● Problem description:
Each line of the data below either holds "designed" or does not. Report how many do, and only that.

(Collected data entries)
________________________________________

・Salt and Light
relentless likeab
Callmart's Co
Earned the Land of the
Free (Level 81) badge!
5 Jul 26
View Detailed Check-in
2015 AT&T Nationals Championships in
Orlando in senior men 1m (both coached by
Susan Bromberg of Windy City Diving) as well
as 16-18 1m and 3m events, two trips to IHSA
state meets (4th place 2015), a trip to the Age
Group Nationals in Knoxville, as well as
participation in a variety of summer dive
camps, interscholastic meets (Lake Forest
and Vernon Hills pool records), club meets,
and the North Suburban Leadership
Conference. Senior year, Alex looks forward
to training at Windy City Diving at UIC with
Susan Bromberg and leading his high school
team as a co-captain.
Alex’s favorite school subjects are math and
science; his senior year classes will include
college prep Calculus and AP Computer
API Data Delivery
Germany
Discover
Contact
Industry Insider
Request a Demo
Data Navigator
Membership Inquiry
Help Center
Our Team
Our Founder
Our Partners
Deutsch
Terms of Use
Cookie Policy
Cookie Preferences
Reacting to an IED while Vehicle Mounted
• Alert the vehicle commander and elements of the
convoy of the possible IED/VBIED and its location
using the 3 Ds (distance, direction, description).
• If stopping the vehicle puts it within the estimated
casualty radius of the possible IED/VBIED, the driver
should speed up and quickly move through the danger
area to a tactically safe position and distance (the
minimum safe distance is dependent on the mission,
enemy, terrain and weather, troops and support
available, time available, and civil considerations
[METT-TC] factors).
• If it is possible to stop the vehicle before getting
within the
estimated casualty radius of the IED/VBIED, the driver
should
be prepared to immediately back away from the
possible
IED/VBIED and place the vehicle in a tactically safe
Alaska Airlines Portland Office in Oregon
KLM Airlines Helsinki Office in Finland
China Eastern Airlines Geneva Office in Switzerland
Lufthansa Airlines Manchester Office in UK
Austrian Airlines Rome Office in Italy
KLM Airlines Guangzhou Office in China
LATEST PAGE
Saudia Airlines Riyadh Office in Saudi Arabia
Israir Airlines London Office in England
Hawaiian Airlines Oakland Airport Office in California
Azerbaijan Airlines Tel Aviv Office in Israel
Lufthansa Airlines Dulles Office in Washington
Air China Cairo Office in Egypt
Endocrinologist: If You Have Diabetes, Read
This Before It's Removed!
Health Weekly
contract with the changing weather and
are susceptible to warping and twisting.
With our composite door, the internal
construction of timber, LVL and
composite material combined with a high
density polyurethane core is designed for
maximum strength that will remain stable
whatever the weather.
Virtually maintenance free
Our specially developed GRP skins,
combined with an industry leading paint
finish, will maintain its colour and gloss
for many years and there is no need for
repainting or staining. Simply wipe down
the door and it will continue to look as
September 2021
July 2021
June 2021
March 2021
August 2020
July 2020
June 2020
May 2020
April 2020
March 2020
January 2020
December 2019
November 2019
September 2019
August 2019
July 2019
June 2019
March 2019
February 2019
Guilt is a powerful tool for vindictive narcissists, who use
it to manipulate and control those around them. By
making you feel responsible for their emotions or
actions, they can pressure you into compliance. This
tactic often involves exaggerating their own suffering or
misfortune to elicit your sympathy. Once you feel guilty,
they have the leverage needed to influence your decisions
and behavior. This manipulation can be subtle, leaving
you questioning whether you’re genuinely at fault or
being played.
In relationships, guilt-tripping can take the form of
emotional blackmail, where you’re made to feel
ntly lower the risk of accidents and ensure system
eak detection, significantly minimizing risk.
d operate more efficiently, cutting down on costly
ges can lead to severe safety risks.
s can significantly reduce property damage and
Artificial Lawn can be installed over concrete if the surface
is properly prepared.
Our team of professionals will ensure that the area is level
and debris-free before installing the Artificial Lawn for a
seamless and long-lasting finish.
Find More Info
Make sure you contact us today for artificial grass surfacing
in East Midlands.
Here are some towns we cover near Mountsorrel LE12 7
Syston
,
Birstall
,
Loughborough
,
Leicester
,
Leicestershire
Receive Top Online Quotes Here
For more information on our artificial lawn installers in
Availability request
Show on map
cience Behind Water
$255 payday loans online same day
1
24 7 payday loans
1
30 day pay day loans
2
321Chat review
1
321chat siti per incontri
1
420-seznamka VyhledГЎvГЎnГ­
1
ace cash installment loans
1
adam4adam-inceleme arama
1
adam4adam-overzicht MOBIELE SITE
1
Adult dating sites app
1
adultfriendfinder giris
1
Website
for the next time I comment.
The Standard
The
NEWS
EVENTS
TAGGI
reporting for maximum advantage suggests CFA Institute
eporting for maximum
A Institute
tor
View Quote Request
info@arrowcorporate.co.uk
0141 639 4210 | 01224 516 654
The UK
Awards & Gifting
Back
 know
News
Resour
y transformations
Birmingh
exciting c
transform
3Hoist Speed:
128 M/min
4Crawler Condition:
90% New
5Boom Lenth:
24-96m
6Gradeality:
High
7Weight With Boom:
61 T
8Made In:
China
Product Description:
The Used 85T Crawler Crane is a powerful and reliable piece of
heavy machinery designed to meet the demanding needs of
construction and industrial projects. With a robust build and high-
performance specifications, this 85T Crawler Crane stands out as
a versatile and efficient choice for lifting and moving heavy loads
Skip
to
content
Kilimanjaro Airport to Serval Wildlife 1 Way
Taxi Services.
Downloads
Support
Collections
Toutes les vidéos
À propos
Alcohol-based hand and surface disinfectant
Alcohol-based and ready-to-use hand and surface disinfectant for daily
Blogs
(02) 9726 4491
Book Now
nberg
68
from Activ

________________________________________

● Your response:
2